Compliance & Next Steps
The revised Bill has passed the Lok Sabha and must now be approved by the Rajya Sabha and receive Presidential assent. Upon enactment, it will supersede the old Act for tax years beginning on or after April 1, 2026 (i.e. FY 2026–27 and AY 2026–27 onward). (All proceedings for tax years before 2026 will continue under the 1961 Act.) Taxpayers should therefore continue filing under the old law for FY 2025–26, and shift to the new rules for FY 2026–27. In the interim, officials will likely issue updated ITR forms, schedules and FAQs.
Action items: Individuals and businesses should monitor announcements by the Income Tax Department (see the official portal and FAQs). Begin thinking in terms of “Tax Year” in your ledgers and ITR filings. Update payroll, accounting and legal systems (and payroll software) to use the new definitions. NRIs should recalculate their days-and-income to check residency status under Sec.6(5). Property owners can adjust to the clarified deduction rules, and trusts/charities should review donation clauses. Because the new law is simpler, it can reduce mistakes – but it also means there’s less wiggle room, so follow its clear wording.

Frequently Asked Questions
When will the new Income Tax Bill take effect?
Once enacted, the Bill applies to tax years beginning on/after April 1, 2026 (i.e.

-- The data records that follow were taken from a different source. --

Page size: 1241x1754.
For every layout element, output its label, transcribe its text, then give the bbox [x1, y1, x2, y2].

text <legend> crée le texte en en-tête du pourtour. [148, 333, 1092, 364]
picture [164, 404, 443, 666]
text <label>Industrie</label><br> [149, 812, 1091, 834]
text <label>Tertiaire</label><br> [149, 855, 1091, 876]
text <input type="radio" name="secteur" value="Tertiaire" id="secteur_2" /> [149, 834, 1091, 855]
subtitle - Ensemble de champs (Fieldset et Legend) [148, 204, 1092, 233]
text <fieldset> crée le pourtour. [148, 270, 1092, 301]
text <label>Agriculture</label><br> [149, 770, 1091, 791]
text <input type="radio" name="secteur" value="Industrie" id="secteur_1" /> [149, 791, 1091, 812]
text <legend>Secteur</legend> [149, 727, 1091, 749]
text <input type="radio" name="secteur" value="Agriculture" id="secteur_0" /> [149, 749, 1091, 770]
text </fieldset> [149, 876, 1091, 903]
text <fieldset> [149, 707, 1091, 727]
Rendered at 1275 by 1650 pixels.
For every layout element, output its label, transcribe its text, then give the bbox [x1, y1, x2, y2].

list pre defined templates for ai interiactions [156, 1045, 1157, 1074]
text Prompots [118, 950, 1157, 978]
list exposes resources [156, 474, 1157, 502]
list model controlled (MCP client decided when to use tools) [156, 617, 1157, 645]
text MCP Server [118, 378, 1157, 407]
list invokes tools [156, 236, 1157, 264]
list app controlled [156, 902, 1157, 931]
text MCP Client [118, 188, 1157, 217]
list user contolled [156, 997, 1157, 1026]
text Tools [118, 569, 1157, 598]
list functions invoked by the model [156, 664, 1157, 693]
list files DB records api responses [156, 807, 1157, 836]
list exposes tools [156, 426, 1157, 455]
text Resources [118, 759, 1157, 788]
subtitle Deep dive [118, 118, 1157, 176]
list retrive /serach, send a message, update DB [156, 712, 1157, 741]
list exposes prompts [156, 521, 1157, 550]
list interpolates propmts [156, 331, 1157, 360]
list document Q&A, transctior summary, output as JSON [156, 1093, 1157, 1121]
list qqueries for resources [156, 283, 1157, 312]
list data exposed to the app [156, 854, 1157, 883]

FY 2026–27 onwards). All assessments for years before that (including FY 2025–26/AY 2026–27) will proceed under the old 1961 Act.
Does the Bill change tax rates or slab structure?
No. The Finance Minister and official documents emphasize that existing tax slabs and exemptions (e.g. basic exemption) remain the same. Only the text and procedures change.
What exactly is the new “Tax Year”?
Section 3(1) of the Bill defines tax year as the financial year April 1 to March 31. In practice, this means income earned in FY 2026–27 will be reported as “Tax Year 2026–27” (no separate AY term). The concepts of “previous year” and “assessment year” are abolished.
How are NRIs affected by the new Bill?
The primary change is Sec. 6(5). A visiting Indian citizen or PIO with India income above ₹15 lakh will now be deemed resident if they stay 120 days (up from 60) and have 365+ days over 4 years. By contrast, Indians working abroad or PIOs with income under ₹15 lakh continue to be exempt from short-stay rules. In short, wealthy NRIs need to track days and income carefully.
Where can I read more about the new Bill?
Official materials (Bills text, press releases, FAQs) are on the Income Tax Department website under Income-tax Bill, 2025. The Parliamentary debates and explanatory press releases provide context. Reputed media (e.g. Financial Express, Economic Times, Times of India) have published summaries and analyses of the Bill’s contents.